Augmentation de la dette des ménages : les conséquences pour la croissance et la stabilité

Nico Valckx
3 octobre 2017


La dette des ménages, y compris immobilière, est en augmentation depuis la crise financière mondiale (photo : Louoates/iStock).

La dette fait tourner les rouages de l’économie. Elle permet aux particuliers de réaliser des investissements importants, tels qu’acheter une maison ou aller à l’université, en engageant une partie de leurs futurs revenus.

En théorie, c’est une très bonne chose. Mais comme l’a montré la crise financière mondiale, une croissance rapide de la dette des ménages — surtout les crédits hypothécaires — peut se révéler dangereuse.


Une nouvelle étude du FMI examine les conséquences probables de la hausse de la dette des ménages pour différents types d’économies, ainsi que les mesures qui peuvent être prises pour atténuer ces conséquences et pour maintenir l’endettement à un taux raisonnable. L’étude conclut que les avantages à court terme de l’endettement ont un coût à moyen terme, mais qu’il existe de nombreuses possibilités de concilier ces coûts et ces avantages, selon le chapitre 2 de l’édition d’octobre 2017 du rapport du FMI sur la stabilité financière dans le monde.

Après une crise aussi destructrice, on aurait pu s’attendre à ce que les gens hésitent à emprunter davantage. Étonnamment, ce n’est pas le cas : depuis 2008, l’endettement des ménages, en pourcentage du PIB, a largement augmenté dans les 80 pays analysés. Dans les pays avancés, le ratio médian de la dette atteignait 63 % l’an dernier, contre 52 % en 2008. Dans les pays émergents, il est passé de 15 à 21 %.

Revirement de situation


Notre étude indique qu’à court terme, une hausse de l’endettement des ménages est susceptible de stimuler la croissance économique et l’emploi. Mais après trois à cinq ans, les effets s’inversent : la croissance est plus faible qu’en temps normal et le risque de crise financière augmente. Ces effets sont plus prononcés lorsque le taux d’endettement est plus élevé, ce qui est généralement le cas des pays avancés, et le sont moins lorsque ce taux est plus faible, comme dans de nombreux pays émergents.

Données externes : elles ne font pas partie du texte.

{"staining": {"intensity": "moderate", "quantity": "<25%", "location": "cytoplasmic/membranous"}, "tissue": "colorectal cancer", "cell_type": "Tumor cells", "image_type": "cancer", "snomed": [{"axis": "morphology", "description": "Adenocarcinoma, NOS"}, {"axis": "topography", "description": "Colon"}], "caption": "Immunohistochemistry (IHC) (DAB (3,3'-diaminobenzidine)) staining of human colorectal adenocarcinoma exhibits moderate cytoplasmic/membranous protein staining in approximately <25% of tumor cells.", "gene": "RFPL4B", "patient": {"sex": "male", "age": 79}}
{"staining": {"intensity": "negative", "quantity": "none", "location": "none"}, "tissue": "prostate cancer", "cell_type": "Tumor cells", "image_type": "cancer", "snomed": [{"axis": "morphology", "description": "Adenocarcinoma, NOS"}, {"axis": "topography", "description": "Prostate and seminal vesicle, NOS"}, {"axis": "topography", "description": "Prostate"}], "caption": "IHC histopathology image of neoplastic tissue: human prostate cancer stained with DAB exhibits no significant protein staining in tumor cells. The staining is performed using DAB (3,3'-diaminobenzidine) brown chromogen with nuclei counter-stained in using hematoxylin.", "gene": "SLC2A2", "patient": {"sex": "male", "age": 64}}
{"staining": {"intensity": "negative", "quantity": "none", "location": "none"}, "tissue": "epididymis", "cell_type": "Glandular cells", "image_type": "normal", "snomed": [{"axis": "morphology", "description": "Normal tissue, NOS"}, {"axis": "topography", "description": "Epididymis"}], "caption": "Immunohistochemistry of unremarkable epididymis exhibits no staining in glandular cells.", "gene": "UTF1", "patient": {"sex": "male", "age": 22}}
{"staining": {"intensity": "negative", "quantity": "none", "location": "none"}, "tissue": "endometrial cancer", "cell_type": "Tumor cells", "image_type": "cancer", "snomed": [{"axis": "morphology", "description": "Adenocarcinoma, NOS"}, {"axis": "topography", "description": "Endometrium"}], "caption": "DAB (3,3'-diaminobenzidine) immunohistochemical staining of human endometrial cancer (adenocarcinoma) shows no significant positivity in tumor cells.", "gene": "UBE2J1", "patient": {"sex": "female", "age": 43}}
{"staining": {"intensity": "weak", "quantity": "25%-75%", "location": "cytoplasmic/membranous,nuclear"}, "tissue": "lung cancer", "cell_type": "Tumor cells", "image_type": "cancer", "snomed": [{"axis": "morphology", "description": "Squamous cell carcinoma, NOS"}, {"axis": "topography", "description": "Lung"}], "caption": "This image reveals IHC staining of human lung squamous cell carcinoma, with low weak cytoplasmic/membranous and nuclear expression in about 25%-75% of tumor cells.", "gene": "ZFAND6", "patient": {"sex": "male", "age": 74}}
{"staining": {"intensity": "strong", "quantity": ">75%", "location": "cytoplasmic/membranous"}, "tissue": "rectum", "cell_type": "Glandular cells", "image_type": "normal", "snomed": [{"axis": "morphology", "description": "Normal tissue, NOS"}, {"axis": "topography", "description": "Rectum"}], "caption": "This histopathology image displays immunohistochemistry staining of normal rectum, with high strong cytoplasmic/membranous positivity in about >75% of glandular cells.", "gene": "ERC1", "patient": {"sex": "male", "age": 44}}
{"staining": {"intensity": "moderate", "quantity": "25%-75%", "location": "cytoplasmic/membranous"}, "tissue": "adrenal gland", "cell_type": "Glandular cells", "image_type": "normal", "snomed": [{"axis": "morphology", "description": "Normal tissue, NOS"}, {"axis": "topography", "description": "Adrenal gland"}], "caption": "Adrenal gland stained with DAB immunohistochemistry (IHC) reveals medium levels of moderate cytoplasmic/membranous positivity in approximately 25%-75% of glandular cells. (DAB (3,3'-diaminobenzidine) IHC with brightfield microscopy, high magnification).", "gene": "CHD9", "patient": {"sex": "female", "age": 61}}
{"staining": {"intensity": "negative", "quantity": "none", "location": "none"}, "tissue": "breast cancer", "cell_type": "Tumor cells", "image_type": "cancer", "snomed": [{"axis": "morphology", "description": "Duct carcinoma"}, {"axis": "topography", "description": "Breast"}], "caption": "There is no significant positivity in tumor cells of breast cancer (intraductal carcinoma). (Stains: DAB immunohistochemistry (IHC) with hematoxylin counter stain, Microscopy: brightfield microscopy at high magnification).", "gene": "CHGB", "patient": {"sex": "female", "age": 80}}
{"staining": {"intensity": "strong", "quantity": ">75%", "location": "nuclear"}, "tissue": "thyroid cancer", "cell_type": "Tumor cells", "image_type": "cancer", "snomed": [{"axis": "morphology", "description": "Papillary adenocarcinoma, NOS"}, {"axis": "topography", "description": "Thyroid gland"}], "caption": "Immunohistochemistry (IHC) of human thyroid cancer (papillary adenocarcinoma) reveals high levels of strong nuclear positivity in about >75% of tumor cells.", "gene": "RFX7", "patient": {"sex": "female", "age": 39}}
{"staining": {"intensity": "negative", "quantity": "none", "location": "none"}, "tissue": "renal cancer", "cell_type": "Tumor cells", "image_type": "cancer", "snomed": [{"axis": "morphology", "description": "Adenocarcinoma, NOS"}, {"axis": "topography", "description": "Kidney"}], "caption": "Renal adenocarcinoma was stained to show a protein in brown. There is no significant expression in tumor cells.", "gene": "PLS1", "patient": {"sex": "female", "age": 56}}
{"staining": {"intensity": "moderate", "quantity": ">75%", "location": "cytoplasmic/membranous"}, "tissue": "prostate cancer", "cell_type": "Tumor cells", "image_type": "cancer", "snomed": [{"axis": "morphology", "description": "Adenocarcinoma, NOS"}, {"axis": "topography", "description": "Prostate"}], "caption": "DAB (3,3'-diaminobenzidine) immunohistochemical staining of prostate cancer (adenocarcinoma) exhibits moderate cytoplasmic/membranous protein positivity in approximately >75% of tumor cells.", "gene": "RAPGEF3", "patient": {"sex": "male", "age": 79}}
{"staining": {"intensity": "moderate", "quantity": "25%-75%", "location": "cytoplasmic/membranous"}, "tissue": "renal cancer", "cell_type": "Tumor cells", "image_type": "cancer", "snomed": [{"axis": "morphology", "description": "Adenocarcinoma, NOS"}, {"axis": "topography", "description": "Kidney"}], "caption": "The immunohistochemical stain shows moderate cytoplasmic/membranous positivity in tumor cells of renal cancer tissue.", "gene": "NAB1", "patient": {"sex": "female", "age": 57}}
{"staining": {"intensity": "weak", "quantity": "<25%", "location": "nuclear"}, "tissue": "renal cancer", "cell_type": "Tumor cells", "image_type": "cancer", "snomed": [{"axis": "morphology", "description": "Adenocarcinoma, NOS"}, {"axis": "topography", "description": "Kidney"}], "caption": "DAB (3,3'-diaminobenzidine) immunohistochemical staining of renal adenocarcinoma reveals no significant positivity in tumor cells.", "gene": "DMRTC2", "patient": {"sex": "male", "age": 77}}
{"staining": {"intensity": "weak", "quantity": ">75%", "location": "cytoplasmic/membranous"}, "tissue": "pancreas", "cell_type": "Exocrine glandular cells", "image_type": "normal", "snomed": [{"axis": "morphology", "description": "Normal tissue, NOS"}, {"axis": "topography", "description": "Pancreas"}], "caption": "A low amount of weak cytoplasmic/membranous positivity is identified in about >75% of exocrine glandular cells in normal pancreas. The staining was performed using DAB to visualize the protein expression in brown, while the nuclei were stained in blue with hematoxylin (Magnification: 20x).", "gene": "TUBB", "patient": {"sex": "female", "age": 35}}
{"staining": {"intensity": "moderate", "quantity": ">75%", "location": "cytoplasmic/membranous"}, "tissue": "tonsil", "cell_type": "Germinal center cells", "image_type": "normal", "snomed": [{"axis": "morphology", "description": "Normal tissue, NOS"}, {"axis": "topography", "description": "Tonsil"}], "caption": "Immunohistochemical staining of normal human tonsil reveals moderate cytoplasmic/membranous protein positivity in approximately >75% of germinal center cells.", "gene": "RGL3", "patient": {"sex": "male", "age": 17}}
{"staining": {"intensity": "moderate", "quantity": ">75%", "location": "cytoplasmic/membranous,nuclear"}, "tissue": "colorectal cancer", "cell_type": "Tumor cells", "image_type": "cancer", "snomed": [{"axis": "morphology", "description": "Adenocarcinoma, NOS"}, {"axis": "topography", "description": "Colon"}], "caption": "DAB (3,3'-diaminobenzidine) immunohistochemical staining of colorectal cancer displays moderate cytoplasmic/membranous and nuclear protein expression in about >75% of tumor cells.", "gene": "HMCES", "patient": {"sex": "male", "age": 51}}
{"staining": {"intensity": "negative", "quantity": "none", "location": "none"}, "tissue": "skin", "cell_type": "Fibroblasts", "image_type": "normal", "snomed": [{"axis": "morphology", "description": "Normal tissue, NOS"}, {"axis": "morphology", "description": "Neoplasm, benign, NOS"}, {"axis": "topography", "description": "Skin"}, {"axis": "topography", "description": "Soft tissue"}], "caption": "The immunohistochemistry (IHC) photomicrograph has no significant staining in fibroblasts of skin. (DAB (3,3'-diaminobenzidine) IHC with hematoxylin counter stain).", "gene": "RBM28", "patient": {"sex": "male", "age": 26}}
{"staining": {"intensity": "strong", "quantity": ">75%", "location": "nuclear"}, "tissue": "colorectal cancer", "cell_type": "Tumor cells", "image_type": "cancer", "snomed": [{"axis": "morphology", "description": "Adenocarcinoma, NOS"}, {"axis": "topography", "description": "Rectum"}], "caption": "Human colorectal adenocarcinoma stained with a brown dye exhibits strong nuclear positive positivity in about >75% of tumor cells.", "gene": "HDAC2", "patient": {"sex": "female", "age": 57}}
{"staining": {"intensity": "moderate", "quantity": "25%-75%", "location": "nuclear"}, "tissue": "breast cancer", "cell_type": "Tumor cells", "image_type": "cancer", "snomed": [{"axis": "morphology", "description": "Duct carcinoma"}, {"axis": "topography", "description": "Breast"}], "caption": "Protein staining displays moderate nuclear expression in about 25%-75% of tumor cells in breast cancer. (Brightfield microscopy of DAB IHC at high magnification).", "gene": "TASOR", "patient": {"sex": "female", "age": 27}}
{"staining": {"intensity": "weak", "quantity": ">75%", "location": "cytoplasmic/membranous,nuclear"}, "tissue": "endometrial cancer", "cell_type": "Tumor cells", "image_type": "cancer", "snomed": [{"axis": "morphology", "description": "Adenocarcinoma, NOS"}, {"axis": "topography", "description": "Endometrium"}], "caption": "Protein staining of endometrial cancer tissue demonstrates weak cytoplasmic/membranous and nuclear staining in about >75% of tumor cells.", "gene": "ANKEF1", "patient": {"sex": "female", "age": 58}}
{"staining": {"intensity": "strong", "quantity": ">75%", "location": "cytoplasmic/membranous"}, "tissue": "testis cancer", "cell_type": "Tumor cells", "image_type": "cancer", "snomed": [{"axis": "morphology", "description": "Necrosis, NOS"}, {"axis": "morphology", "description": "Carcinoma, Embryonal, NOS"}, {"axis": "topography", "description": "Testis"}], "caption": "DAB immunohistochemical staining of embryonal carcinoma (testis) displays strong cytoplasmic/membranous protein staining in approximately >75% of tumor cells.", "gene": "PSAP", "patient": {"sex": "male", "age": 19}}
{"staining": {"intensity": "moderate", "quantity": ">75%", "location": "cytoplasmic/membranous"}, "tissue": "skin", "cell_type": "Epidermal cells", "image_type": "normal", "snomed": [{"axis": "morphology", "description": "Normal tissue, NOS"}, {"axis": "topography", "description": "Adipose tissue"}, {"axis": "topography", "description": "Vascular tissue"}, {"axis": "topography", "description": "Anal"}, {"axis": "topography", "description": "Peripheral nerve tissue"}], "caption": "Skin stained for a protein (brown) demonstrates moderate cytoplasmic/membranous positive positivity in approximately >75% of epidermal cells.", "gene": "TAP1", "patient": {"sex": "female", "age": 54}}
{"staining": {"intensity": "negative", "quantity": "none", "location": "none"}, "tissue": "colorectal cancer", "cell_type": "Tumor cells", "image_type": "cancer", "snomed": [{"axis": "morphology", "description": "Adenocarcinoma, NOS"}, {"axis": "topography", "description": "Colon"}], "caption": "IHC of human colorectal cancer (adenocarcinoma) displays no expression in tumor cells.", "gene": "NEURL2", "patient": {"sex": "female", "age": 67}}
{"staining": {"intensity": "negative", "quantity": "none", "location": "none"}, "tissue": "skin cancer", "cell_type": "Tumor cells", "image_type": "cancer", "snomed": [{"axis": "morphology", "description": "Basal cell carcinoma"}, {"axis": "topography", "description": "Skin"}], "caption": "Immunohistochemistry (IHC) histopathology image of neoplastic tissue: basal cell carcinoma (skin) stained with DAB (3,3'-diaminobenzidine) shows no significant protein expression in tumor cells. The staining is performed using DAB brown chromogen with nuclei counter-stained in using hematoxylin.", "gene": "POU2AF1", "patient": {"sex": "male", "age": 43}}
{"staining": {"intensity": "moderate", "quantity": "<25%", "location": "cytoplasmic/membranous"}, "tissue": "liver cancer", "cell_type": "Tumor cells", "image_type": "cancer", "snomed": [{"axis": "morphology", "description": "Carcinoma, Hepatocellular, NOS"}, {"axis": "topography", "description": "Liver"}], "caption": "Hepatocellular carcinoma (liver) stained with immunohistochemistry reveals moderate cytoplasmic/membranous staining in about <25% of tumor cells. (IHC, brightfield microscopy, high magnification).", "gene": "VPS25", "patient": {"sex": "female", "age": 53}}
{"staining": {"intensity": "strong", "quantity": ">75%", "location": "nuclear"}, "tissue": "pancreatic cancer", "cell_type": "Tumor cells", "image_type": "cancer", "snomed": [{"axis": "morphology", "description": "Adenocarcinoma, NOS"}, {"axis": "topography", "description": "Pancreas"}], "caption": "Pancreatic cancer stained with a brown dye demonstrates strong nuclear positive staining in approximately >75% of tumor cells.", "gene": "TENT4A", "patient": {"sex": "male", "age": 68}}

Comment s’explique ce basculement? Dans un premier temps, les ménages s’endettent pour acheter de nouveaux biens, tels qu’une maison ou une voiture. Cela stimule l’économie à court terme, car les secteurs de l’automobile et du bâtiment engagent de la main-d’œuvre. Mais par la suite, les ménages fortement endettés peuvent se trouver contraints de réduire leurs dépenses pour rembourser leurs emprunts, ce qui freine la croissance. Et comme l’a montré la crise de 2008, un choc économique soudain — tel qu’une baisse des prix de l’immobilier — peut déclencher une spirale de défaut de paiement qui ébranle tout le système financier.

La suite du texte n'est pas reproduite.